Fenerbahçe işte bildiğimiz Fenerbahçe... Çabuk adamlarıyla
pozisyona girmeyi düşünen ve bunu belli oranda da dün gece Lens ile
başarmış bir takım. Lens'i kutlamak lazım. Çok güçlü, tekniği
yüksek, iyi bir oyuncu. Dün gece tek başına, kişisel gayretiyle bir
penaltı yaptırdı ve Fenerbahçe'ye maçı kazandıran isim oldu.

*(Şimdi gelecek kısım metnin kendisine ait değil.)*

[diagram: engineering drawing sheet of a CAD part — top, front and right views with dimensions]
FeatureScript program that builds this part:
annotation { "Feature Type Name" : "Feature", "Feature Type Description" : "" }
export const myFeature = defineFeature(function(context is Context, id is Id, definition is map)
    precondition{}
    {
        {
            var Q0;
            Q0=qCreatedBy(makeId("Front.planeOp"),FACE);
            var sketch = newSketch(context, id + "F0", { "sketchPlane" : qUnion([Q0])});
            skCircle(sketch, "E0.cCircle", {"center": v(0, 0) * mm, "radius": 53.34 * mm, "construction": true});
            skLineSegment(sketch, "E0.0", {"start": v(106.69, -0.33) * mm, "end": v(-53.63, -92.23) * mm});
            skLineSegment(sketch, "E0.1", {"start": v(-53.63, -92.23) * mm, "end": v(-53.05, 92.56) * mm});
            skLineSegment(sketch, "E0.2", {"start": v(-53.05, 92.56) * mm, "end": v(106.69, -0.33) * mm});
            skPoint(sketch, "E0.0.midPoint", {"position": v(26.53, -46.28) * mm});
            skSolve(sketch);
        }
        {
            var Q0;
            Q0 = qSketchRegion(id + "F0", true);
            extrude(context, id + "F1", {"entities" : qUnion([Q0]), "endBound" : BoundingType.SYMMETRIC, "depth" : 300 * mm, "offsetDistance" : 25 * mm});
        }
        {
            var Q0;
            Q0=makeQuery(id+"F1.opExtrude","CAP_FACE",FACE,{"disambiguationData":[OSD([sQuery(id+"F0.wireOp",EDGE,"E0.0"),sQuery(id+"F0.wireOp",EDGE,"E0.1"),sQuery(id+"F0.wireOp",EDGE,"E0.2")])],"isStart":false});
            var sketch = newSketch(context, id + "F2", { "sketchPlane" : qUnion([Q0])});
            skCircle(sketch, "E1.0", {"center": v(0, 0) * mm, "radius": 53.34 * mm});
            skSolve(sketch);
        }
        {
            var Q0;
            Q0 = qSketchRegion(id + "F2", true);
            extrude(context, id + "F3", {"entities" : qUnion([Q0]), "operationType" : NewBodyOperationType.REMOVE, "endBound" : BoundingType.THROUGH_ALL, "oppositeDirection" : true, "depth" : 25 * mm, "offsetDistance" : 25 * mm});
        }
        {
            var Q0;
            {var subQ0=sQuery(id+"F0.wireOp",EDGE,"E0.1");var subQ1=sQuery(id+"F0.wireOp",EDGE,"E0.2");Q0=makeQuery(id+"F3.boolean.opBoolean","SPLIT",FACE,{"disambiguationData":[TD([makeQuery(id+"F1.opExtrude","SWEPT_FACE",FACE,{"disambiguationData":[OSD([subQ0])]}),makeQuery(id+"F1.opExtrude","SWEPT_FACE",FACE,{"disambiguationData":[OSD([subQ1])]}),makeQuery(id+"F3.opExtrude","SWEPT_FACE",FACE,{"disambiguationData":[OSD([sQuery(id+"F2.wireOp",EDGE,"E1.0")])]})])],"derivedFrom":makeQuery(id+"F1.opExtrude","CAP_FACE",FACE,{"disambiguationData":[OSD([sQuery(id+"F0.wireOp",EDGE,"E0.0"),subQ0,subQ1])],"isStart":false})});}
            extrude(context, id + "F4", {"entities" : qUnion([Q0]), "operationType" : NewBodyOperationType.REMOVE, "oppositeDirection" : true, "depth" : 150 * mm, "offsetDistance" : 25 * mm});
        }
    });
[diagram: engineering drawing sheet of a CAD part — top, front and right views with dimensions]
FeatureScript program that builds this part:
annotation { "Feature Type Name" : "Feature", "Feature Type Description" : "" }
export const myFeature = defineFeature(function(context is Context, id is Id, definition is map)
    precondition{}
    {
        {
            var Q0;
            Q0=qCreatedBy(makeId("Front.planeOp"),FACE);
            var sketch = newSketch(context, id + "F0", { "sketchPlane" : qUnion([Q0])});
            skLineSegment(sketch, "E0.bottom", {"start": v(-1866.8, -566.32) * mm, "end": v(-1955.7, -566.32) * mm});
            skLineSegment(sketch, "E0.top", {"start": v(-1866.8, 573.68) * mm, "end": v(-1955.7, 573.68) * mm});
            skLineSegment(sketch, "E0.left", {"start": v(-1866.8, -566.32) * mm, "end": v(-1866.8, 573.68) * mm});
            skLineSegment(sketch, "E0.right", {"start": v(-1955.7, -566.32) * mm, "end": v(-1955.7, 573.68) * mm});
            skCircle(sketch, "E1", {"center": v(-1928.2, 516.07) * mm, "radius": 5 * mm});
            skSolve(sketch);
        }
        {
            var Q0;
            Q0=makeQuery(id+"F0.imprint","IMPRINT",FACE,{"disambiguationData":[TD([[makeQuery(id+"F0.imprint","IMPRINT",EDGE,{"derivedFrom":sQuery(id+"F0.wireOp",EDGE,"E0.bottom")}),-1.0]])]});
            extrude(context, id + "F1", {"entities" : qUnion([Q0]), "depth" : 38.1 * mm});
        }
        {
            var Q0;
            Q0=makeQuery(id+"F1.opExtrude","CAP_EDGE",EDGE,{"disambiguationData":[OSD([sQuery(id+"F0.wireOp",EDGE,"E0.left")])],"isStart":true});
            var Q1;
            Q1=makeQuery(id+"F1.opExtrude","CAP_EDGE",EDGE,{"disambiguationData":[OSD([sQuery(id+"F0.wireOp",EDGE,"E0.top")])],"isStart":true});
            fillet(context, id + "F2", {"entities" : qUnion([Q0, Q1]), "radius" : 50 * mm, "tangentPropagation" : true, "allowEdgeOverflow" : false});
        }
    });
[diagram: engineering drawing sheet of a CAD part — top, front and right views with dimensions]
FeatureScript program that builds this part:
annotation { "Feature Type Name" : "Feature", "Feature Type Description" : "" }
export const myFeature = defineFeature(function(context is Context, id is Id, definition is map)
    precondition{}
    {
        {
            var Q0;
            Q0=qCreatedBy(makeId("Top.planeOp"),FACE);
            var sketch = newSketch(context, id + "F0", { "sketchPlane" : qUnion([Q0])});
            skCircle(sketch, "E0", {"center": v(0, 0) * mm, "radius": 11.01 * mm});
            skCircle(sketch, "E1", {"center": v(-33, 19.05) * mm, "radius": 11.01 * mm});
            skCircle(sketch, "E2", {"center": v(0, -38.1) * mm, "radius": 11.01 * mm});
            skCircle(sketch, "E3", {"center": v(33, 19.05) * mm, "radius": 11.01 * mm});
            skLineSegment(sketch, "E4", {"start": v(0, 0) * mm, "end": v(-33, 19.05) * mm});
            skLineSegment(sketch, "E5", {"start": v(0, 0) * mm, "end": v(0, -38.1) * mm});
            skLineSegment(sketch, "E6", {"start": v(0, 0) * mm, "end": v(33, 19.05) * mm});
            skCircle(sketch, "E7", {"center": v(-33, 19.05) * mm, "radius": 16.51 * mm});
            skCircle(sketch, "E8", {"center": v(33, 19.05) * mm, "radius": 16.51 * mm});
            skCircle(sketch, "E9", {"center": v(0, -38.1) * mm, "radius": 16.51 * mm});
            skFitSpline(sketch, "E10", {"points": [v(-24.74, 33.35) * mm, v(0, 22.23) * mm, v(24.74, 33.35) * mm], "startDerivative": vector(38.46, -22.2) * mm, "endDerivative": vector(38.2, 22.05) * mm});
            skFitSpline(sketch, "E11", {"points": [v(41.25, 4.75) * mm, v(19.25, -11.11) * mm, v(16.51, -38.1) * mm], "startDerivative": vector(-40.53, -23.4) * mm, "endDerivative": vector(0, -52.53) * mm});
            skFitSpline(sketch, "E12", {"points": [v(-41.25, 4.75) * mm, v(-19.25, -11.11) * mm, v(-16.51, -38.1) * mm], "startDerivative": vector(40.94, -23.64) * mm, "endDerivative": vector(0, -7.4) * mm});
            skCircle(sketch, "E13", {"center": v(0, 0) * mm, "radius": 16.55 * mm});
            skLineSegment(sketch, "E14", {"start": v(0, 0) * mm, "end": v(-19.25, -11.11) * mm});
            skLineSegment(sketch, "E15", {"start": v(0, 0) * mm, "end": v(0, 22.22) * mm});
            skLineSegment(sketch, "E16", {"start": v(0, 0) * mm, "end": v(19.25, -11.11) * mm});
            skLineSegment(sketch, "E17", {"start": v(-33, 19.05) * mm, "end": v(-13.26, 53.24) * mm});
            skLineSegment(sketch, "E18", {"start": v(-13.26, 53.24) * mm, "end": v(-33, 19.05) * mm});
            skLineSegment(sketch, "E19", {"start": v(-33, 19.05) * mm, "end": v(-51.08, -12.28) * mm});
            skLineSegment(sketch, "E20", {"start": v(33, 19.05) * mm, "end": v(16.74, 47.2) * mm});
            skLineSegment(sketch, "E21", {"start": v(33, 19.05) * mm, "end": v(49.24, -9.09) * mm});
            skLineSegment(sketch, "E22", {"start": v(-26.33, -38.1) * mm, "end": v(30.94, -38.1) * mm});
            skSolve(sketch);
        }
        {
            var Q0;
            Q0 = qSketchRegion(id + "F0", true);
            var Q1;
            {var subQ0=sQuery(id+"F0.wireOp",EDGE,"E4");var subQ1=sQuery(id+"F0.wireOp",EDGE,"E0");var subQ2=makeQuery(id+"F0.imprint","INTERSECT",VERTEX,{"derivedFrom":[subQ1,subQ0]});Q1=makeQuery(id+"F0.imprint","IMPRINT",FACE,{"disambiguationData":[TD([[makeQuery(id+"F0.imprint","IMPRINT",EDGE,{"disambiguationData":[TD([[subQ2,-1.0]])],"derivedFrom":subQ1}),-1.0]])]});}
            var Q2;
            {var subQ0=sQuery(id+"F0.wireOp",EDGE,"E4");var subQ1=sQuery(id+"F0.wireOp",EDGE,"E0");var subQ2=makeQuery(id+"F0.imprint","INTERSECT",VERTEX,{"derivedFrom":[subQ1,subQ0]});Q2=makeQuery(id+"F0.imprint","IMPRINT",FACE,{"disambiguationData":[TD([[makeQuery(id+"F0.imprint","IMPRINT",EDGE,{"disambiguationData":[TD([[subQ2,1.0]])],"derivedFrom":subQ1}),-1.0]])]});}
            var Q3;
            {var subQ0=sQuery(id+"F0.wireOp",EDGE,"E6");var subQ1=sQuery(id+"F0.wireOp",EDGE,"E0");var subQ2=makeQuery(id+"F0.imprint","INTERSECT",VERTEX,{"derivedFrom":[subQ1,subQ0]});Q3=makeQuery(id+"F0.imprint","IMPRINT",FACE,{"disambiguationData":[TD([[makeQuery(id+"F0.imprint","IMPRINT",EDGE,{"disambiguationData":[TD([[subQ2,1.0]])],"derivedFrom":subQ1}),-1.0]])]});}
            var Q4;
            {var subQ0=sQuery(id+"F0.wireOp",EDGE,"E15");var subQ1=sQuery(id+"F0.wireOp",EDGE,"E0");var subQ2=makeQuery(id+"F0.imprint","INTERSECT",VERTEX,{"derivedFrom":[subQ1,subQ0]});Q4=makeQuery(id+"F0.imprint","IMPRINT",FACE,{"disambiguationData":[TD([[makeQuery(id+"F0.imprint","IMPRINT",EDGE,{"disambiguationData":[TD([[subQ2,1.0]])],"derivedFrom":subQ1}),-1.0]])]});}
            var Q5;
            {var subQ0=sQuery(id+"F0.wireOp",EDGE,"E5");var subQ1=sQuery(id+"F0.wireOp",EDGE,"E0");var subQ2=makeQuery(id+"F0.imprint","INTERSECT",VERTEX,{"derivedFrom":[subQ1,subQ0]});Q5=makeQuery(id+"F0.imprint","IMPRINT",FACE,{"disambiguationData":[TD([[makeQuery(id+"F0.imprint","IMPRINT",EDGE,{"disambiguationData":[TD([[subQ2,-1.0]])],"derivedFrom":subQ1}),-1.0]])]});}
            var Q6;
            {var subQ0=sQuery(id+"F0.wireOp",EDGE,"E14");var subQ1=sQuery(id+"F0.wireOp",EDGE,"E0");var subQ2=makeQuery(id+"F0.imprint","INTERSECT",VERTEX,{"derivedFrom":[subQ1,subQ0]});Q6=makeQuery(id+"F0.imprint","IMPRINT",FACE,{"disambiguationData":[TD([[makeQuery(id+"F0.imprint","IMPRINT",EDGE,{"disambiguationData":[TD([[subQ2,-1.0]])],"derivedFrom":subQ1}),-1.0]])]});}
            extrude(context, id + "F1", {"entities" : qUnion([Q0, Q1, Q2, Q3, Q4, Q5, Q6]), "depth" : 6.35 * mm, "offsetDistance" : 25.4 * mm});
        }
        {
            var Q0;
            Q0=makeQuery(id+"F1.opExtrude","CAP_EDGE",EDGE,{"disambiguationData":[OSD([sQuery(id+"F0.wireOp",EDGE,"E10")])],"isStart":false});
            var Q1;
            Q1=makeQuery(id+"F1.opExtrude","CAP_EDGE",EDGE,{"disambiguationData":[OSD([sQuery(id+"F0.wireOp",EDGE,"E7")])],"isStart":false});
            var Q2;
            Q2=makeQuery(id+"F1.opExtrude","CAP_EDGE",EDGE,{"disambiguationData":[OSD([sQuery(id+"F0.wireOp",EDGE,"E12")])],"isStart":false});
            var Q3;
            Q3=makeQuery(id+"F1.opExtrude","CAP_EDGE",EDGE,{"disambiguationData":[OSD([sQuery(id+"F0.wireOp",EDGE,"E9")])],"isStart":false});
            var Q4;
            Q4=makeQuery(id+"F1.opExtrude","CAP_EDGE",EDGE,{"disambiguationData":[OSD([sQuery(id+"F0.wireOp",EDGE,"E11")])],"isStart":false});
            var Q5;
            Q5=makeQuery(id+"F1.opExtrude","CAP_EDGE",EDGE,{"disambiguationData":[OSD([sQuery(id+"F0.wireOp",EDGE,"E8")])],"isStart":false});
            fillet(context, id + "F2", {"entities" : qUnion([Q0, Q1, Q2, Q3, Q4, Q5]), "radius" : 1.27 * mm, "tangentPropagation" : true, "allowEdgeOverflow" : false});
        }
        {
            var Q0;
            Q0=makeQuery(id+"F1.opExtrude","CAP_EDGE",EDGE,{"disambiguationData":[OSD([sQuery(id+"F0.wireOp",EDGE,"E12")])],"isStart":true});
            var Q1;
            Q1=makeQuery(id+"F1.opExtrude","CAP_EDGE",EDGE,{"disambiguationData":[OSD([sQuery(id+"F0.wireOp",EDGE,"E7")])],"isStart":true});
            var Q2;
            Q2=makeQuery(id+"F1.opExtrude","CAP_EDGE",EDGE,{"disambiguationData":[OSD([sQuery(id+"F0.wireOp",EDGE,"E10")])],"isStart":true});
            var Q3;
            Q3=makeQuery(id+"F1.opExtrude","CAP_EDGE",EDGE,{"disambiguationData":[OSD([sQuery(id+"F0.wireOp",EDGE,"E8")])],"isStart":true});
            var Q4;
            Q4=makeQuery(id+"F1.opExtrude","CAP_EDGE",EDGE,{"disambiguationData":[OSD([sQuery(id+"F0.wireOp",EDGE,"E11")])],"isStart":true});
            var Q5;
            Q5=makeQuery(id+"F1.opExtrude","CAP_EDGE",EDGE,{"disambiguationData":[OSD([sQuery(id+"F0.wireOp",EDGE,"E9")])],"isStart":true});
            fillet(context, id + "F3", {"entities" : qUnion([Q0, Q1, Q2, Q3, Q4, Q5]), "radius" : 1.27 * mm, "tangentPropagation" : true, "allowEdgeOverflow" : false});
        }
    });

İkinci yarıda da Fenerbahçe'nin Van Persie ile kaçırdığı mutlak bir
gol var. Birkaç saniye içinde 3-4 pozisyon art arda kaçtı. İlkinde
Van Persie 2 metreden vurdu, üst direkten döndü, topa Van Persie
tekrar kafayla vurdu, tekrar vurdu ama gol olmadı.
Son 15 dakika oyunun kontrolü Konyaspor'da görünüyor gibi olsa da
hiçbir pozisyon üretemediler. Sadece aldılar, sağa-sola iyi pas
yaptılar ama Fenerbahçe iyi kapandı. Sonuçta Fenerbahçe
kazanamasaydı her türlü sıkıntı büyüyebilirdi. Üstelik hiç kimse de
Konyaspor karşısında Konya'da alınmış bu galibiyeti küçümsemesin.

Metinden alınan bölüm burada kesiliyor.